Auch für die politisch brisanten Themen bietet diese Transparenz-Initiative keine Antworten: Wurden Landnutzer ausreichend beteiligt (Free prior informed consent)? Insgesamt liefern die Daten kaum Anhaltspunkte dafür, in welchem Ausmaß durch die Konzessionen ansässige Kleinbauern oder nomadische Tierhaltung betroffen oder gar vertrieben wurden. Lediglich für knapp 1 Million Hektar gibt es demnach Informationen, dass das Land, das an die Investoren geht, vorher von kleinbäuerlichen Betrieben bewirtschaftet wurde. Für Weidegründe und Wälder ist die Informationslage sogar noch dürftiger. Bei 30 Millionen Hektar seien keinerlei Angaben über die bisherige Landnutzung verfügbar.

Erst recht gibt die Auswertung nichts her zu der Frage, wie viele Arbeitsplätze neu entstehen, wie viel Infrastruktur die Investoren schaffen, wie viele Schulen und Krankenstationen gebaut werden, wie viel Geld an die lokale Bevölkerung als Teil der Pacht oder als Entschädigung für den Verlust von Zugang zu Land, Wasser und Wäldern gezahlt werden – Versprechungen, mit denen Investoren häufig das Zustandekommen der Verträge versüßen. Auch da versagt die Transparenz-Initiative. Und trägt damit nicht zur Klärung der letztendlich entscheidenden Frage bei: Wer sind die Gewinner der Agrarinvestitionen, und wer die VerliererInnen?

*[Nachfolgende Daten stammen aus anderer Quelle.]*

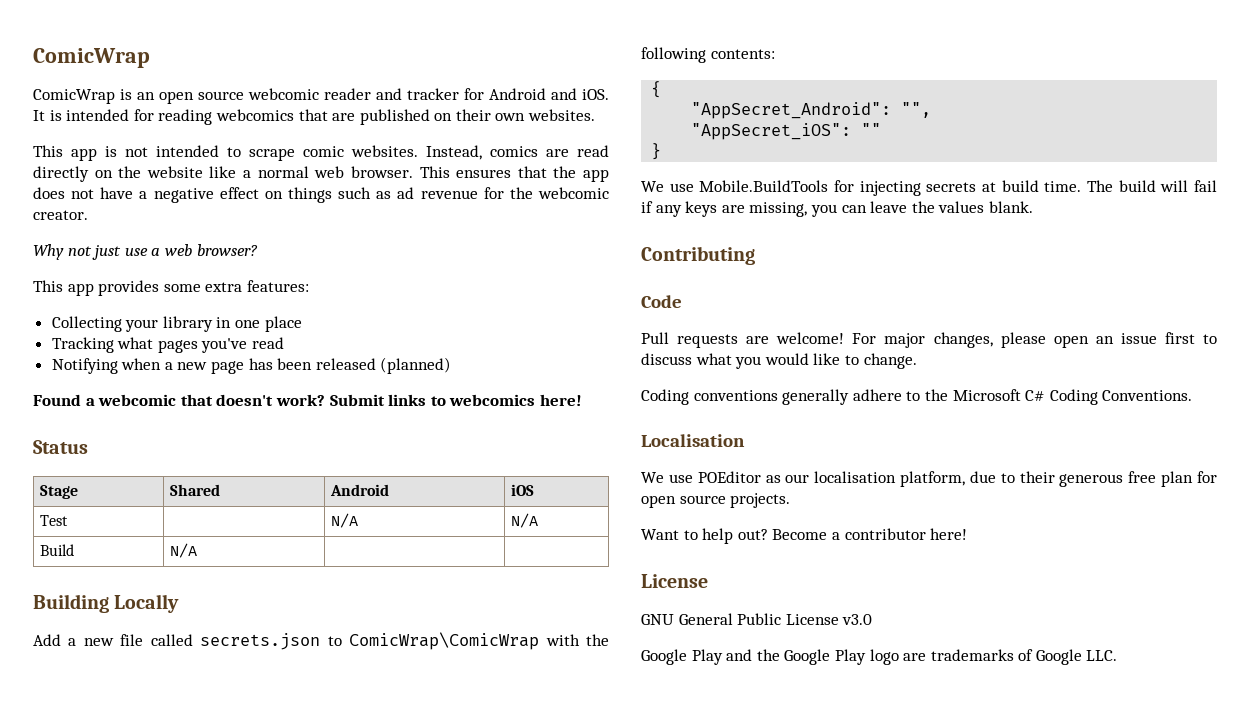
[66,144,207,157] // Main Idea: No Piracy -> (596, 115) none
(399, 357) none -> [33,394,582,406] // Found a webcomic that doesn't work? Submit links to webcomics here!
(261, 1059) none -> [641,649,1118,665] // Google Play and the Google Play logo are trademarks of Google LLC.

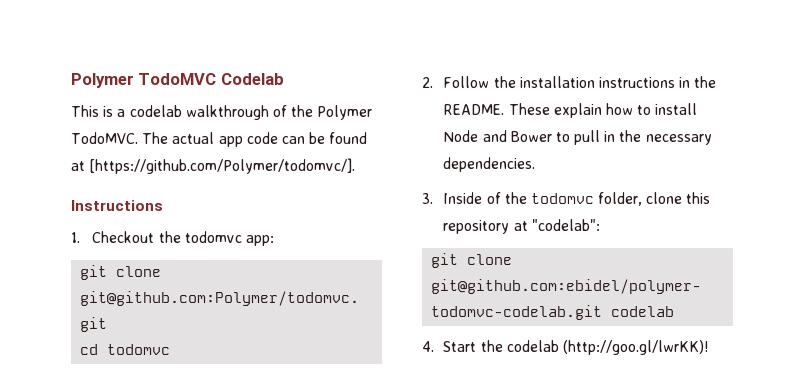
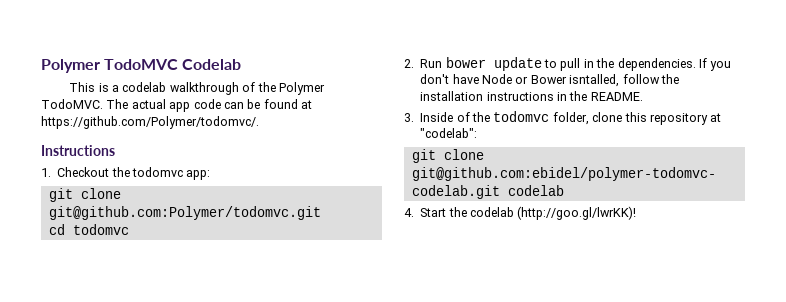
[89,158,356,174] [https://github.com/Polymer/todomvc/]. -> [41,116,259,129] https://github.com/Polymer/todomvc/.
[443,76,490,88] Follow -> [420,57,732,71] [420,74,660,87] Run bower update to pull in the dependencies. If you don't have Node or Bower isntalled, follow
[508,103,698,118] [443,130,712,145] [443,157,536,172] These explain how to install Node and Bower to pull in the necessary dependencies. -> (643, 96) none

Anmerkung: Da die Land-Matrix "dynamisch" ist, verändern sich die Zahlen ständig. So war mit Stichtag 25. Juli 2013 die Anzahl der abgeschlossenen Verträge auf 797, der angestrebten auf 170 gestiegen, die Gesamtfläche um gut 2 Millionen Hektar. Überraschend haben sich die Flächen, auf denen die Investoren Grundnahrungsmittel anbauen wollen, auf 15 Millionen Hektar nahezu verdoppelt, die Fläche, auf denen angeblich die Produktion aufgenommen wurde, hat sich binnen sechs Wochen sogar von 1,7 auf fast 13 Millionen Hektar vergrößert. 'Land grabbing', so die Botschaft, dient in Wirklichkeit der Grundversorgung mit Nahrungsmitteln und damit der Ernährungssicherheit.